Curriculum Vitae shortened as CV is a Latin word which means “the course of my lifewhen translated in English. In most cases, the term Curriculum Vitae is misunderstood for “résumé”, the two means different things. Although curriculum vitae and résumé have quite a several similarities, this article is aimed at breaking down the meaning of curriculum vitae and its expected content.

What is Curriculum Vitae (CV)?

A Curriculum Vitae is a piece of document that briefly states your past and existing skills, proficiency and experiences. CV is aimed at telling your employer that you possess the required skills to undertake the job which you applied for. CV is a document that helps you sell your talents, skills and proficiencies.

One only is expected to use a CV when applying for positions in academia.

When Do I Need a Curriculum Vitae?

Job seekers are required to use a CV when applying for academic or medical research positions. It is also applicable when applying for fellowships or grants.

Expected Content of Curriculum Vitae

It is recommendable that a job seeker nicely formats a CV to give room for clarity, professionalism and enhance readability. There are three recommended CV format options a job seeker is to choose from, these include functional, chronological and combined. To create a more accepted CV, consider these following vital information.

  • Personal and Contact information: Your full name, contact address, contact phone number and an official email address for contact purposes.

  • Academic history: List all schools attended and year graduated and certificates obtained following from high school through postdoctoral if applicable.

  • Professional experience(s): List all the organization(s) you had worked, job title(s), employed dates and experience/achievements summary.

  • Skills and Qualifications: State all the hard and soft skills you developed in your career.

  • Awards and honours: List all awards and honours received with their respective dates of reception.

  • Publications and presentations: Provide all citations and co-authors, dates of publications, summary, volume, pages and ISBN for publications.

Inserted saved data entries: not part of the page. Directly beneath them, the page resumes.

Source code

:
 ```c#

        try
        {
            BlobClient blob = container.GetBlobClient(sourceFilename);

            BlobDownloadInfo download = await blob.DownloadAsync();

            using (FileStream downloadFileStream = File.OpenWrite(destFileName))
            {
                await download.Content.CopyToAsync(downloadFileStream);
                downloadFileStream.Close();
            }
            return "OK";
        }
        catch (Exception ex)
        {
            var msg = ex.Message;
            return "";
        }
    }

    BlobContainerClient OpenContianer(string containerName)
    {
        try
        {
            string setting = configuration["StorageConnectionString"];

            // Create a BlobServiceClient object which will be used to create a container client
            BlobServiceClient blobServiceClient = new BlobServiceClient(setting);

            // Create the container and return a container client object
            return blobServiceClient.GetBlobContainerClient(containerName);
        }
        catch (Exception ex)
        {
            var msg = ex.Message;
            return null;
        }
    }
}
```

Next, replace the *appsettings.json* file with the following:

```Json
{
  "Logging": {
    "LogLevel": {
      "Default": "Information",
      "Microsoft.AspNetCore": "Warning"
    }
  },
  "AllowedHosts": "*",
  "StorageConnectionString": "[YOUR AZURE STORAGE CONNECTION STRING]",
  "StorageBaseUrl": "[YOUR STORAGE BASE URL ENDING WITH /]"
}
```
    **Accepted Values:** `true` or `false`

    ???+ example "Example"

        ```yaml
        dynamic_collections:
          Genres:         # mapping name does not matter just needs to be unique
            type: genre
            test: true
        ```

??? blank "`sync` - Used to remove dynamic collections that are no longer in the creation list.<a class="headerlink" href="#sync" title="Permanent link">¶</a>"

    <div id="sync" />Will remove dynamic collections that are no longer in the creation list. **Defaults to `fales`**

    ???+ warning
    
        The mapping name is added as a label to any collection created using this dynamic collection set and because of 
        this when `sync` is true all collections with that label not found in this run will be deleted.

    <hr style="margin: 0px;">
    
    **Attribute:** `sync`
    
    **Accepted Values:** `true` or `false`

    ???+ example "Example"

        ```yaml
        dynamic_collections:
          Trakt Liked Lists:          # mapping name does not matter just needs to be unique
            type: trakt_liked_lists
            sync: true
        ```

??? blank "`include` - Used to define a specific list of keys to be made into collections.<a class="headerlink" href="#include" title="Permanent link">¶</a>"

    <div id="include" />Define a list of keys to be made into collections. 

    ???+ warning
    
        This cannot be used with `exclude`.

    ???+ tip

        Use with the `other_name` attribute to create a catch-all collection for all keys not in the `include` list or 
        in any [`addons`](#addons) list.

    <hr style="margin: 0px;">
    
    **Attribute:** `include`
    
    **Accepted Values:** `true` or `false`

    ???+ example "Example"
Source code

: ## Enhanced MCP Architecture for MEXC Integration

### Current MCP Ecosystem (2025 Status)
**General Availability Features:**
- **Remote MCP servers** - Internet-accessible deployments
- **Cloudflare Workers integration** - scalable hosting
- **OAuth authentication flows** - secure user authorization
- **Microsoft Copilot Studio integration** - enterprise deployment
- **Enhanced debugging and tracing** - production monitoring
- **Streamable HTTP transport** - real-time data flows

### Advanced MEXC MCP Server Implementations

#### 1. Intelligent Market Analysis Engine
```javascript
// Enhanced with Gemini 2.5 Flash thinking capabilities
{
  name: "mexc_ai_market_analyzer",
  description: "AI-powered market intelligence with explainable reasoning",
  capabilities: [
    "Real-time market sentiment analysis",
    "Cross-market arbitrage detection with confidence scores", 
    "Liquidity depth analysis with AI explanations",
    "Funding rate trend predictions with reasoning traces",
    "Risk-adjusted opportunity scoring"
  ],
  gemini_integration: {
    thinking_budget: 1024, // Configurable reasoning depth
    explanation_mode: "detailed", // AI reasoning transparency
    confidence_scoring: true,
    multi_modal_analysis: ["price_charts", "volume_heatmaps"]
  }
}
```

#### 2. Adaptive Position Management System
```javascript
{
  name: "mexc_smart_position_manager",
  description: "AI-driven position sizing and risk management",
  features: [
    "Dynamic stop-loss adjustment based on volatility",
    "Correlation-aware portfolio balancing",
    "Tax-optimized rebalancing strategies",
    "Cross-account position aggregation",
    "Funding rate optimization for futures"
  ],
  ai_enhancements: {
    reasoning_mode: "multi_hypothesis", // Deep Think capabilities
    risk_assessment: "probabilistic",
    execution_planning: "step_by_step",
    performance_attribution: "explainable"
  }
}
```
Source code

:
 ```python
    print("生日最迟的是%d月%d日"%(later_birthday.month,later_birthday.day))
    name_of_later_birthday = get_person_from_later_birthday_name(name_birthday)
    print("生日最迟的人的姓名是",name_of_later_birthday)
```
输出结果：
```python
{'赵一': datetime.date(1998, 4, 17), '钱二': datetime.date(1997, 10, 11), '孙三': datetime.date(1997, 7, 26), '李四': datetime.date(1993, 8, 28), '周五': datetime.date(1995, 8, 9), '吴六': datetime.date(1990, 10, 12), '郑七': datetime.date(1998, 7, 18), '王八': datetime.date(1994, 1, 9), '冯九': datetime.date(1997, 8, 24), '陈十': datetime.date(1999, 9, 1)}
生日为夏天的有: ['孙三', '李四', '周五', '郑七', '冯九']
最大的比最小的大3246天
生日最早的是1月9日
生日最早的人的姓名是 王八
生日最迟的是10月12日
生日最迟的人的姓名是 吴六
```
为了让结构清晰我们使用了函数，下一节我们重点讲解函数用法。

Provide the title of the presentation, date of presentation and venue of the presentation.

  • Professional associations: state all organization names, location, chapter and the dates of membership.

  • Grants and scholarships: Provide the name of the grant or scholarship, date awarded and the institution that provided the award.

  • Licenses and certifications: List all the name of the license or certificate, the date you earned it and the institution that awarded it.